An inverted map is built:
trigram → [entity IDs].
Query phase (per screening request):
The normalized query is decomposed into trigrams.
Entity IDs are collected by trigram overlap.
Entities sharing ≥30% of query trigrams pass the filter.
A length-ratio check eliminates entities whose names differ from the query by more than 3×.
Trigram Decomposition¶
A string is split into all overlapping substrings of length 3:
"putin" → {"put", "uti", "tin"}
"vladimir" → {"vla", "lad", "adi", "dim", "imi", "mir"}
For the full name "vladimir putin":
→ {"vla", "lad", "adi", "dim", "imi", "mir", "ir ", "r p", " pu", "put", "uti", "tin"}
Strings shorter than 3 characters produce no trigrams and fall back to a full scan (this is rare for real names).
Inverted Index Structure¶
flowchart LR
subgraph "Inverted Index"
T1["'put'"] --> E1["entity-123, entity-456"]

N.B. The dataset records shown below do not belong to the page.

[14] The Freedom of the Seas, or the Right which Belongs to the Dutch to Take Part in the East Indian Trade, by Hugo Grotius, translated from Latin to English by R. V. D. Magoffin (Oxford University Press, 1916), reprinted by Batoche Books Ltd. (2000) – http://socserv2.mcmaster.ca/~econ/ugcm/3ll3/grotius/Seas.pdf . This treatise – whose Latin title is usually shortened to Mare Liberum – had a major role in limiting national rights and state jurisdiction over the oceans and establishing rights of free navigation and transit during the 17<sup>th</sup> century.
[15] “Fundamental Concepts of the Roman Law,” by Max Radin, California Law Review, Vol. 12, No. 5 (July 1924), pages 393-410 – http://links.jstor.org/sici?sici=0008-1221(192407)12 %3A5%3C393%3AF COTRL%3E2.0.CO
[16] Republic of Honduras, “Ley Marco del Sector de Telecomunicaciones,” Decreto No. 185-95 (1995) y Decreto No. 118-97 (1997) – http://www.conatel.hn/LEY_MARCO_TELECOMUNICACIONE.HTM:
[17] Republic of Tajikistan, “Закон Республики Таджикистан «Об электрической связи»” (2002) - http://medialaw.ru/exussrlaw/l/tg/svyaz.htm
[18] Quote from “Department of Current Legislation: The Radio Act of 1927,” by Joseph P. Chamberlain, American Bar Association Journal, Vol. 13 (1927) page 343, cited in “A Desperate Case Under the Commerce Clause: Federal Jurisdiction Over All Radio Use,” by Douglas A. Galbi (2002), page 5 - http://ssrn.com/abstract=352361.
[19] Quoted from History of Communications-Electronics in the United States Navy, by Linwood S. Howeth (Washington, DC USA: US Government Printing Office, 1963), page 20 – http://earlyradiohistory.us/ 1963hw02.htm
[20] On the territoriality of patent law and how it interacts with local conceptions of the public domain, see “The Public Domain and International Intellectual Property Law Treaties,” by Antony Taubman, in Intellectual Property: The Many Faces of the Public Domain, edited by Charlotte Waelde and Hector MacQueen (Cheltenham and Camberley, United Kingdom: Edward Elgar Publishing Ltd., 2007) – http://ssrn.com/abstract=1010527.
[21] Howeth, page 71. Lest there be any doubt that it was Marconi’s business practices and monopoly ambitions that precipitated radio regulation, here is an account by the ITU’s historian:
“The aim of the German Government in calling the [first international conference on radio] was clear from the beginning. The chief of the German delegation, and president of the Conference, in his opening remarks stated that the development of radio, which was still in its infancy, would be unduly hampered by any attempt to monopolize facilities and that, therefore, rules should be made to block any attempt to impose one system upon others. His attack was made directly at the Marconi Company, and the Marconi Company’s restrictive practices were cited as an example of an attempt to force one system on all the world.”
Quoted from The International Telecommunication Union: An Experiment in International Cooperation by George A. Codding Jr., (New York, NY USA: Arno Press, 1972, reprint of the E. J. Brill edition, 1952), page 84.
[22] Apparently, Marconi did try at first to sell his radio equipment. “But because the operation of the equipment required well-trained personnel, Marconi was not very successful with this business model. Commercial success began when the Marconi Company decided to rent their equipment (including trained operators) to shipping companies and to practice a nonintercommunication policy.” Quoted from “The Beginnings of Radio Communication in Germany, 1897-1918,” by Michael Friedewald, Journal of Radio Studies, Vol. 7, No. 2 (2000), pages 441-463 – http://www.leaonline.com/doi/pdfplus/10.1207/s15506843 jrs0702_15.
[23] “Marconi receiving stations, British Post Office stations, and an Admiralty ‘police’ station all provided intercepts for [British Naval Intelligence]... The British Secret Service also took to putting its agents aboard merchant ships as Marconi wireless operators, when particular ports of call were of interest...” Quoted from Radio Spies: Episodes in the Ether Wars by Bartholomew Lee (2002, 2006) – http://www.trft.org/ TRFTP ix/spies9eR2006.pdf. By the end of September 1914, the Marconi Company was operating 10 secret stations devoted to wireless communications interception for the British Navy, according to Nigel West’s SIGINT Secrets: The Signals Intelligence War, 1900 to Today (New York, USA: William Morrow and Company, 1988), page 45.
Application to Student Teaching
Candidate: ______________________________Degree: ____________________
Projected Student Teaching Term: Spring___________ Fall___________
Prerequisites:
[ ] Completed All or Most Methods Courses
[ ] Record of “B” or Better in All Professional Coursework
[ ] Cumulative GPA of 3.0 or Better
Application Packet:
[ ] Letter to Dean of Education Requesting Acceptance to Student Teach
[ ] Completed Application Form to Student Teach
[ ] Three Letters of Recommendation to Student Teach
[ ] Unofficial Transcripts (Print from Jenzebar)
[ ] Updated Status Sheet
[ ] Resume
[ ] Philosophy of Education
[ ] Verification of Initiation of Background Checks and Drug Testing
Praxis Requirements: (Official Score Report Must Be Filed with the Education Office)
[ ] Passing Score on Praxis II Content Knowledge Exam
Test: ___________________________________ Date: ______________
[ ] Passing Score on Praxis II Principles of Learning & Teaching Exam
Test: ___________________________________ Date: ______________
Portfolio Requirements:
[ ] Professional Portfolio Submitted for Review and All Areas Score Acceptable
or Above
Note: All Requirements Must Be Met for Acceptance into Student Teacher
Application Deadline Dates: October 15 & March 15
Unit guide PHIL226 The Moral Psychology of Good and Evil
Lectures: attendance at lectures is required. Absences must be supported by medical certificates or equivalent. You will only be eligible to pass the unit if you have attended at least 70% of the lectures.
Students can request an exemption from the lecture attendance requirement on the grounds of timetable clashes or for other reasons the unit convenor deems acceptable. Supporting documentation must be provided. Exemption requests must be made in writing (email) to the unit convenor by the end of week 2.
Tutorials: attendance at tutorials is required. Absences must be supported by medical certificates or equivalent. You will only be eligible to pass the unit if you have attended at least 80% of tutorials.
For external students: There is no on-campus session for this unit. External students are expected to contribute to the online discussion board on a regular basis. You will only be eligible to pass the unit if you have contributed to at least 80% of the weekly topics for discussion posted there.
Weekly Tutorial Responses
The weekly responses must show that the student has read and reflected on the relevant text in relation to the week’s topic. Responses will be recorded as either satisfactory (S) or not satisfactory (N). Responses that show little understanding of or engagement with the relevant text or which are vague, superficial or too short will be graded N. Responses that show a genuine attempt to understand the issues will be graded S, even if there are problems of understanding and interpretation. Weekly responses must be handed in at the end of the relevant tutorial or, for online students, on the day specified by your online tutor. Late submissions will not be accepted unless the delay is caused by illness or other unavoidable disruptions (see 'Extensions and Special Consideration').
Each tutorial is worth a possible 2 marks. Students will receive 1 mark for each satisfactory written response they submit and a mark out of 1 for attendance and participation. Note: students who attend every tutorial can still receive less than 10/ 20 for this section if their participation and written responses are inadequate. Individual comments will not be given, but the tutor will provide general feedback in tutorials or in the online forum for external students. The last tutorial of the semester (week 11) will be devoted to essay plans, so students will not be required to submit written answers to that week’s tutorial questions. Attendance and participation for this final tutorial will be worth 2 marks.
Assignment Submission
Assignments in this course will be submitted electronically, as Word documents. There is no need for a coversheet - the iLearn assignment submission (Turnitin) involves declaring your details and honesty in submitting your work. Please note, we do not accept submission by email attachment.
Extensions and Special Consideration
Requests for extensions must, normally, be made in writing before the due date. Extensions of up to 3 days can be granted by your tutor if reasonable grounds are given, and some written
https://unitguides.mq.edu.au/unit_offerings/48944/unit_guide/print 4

T2["'uti'"] --> E2["entity-123, entity-789"]
T3["'vla'"] --> E3["entity-123"]
T4["'mic'"] --> E4["entity-999, entity-888"]
end
At query time, trigram lookups are O(1) hash map reads. The engine counts how many trigrams each entity shares with the query:
Query: "putin" → trigrams: {"put", "uti", "tin"}
entity-123: hit on "put" + "uti" → 2/3 = 67% overlap ✅
entity-456: hit on "put" → 1/3 = 33% overlap ✅
entity-789: hit on "uti" → 1/3 = 33% overlap ✅
entity-999: no hits → 0/3 = 0% overlap ❌
Filtering Criteria¶
Two filters reduce the candidate set:
1. Minimum trigram overlap (30%)
An entity must share at least 30% of the query’s trigrams to be considered a candidate. This ratio is tuned to cast a wide enough net for fuzzy matches while eliminating clearly unrelated entities.
int minHits = Math.max(1, (int) (queryTrigrams.size() * 0.3));
2. Length ratio filter (3×)
If the query and the candidate’s shortest/longest name differ by more than a factor of 3, the entity is skipped. This is because Jaro-Winkler cannot produce high scores when string lengths diverge significantly.
double ratio = (double) Math.max(queryLen, longest)
/ Math.min(queryLen, shortest);
if (ratio > 3.0) continue; // skip — can't produce high JW score
Effectiveness¶
For a typical index of ~20,000 sanctioned entities:
Metric |
Without n-gram |
With n-gram |
|---|---|---|
Candidates per query |
20,000 |
~50–200 |
Jaro-Winkler comparisons |
~100,000 |
~250–1,000 |
Query latency |
~150ms |
~0.4ms |
Reduction factor |
— |
99.5–99.75% |
The n-gram filter eliminates 99%+ of entities that have no character-level similarity to the query, while preserving all entities that could plausibly match at or above the configured threshold.
Thread Safety¶
The index rebuilds atomically under a synchronized lock with double-checked locking on the index size.
Volatile references to the trigram map and entity map ensure safe publication across threads.
Query-time reads are lock-free.
Why Trigrams?¶
Bigrams (n=2) produce too many false positives — common letter pairs like “an”, “er”, “in” appear in most names.
4-grams are too specific and miss legitimate fuzzy matches where characters are transposed or substituted.
Trigrams strike the right balance for name matching in sanctions screening.